Dès les années 1930, l’usine de Château-Thierry fabrique des biscuits sucrés et salés destinés à un marché en pleine expansion. L’usine se distingue en 1961 par la création de nouvelles recettes sucrées, dont le célèbre biscuit Pépito, un sablé à moitié enrobé de chocolat.

À son apogée, l’usine Belin de Château-Thierry emploie plus de mille salariés, faisant vivre tout un quartier et de nombreuses familles du sud de l’Aisne. En 1963, Belin passe sous le contrôle de la National Biscuit Company (Nabisco), géant américain du biscuit, déjà propriétaire du biscuitier français Gondolo.

En 1989, la branche européenne de Nabisco est rachetée par le groupe français BSN, aujourd’hui Danone. Belin rejoint alors un ensemble biscuitier comprenant déjà Lefèvre-Utile (LU) et L’Alsacienne.

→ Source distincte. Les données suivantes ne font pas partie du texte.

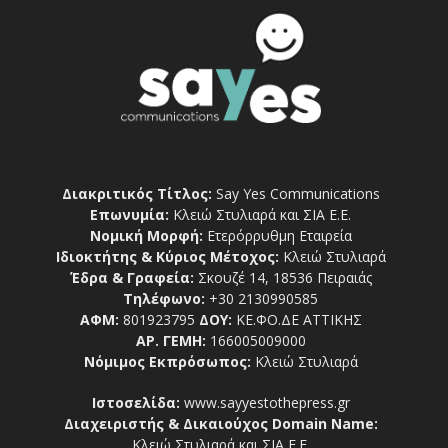
Διακριτικός Τίτλος:
Say Yes Communications
Επωνυμία:
Κλειώ Στυλιαρά και ΣΙΑ Ε.Ε.
Νομική Μορφή:
Ετερόρρυθμη Εταιρεία
Ιδιοκτήτης & Κύριος Μέτοχος:
Κλειώ Στυλιαρά
Έδρα & Γραφεία:
Σκουζέ 14, 18536 Πειραιάς
Τηλέφωνο:
+30 2130990585
ΑΦΜ:
801923795
ΔΟΥ:
ΚΕ.ΦΟ.ΔΕ ΑΤΤΙΚΗΣ
ΑΡ. ΓΕΜΗ:
166005009000
Νόμιμος Εκπρόσωπος:
Κλειώ Στυλιαρά
Ιστοσελίδα:
www.sayyestothepress.gr
Διαχειριστής & Δικαιούχος Domain Name:
Κλειώ Στυλιαρά και ΣΙΑ Ε.Ε.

En 1997, les biscuits Belin sont progressivement intégrés sous la marque LU. Danone cède sa branche biscuits en 2007 au groupe américain Kraft Foods, qui deviendra ensuite Mondelez International.

L’usine décline, au gré des restructurations et des arbitrages industriels des grands groupes.

Le 31 janvier 2024, le groupe américain Mondelez International annonce officiellement la fermeture de l’usine pour l’année 2025. Une partie de la production doit être transférée sur l’usine LU à La Haie-Fouassière (Loire-Atlantique) et à Opava (République tchèque).

Le 14 novembre 2025, l’usine s’arrête définitivement, c’est une page presque centenaire de l’histoire industrielle locale qui se tourne.

Au-delà des chiffres et des changements d’enseignes, l’usine Belin de Château-Thierry a durablement marqué le paysage urbain par son architecture, mais aussi les mémoires. Pendant des décennies, l’odeur des biscuits chauds a accompagné le quotidien des habitants et des générations d’ouvriers.

La fermeture du site historique est un drame social et économique pour la commune et ses habitants. L’usine castelthéodoricienne restera pour toujours associée à l’histoire du biscuit français.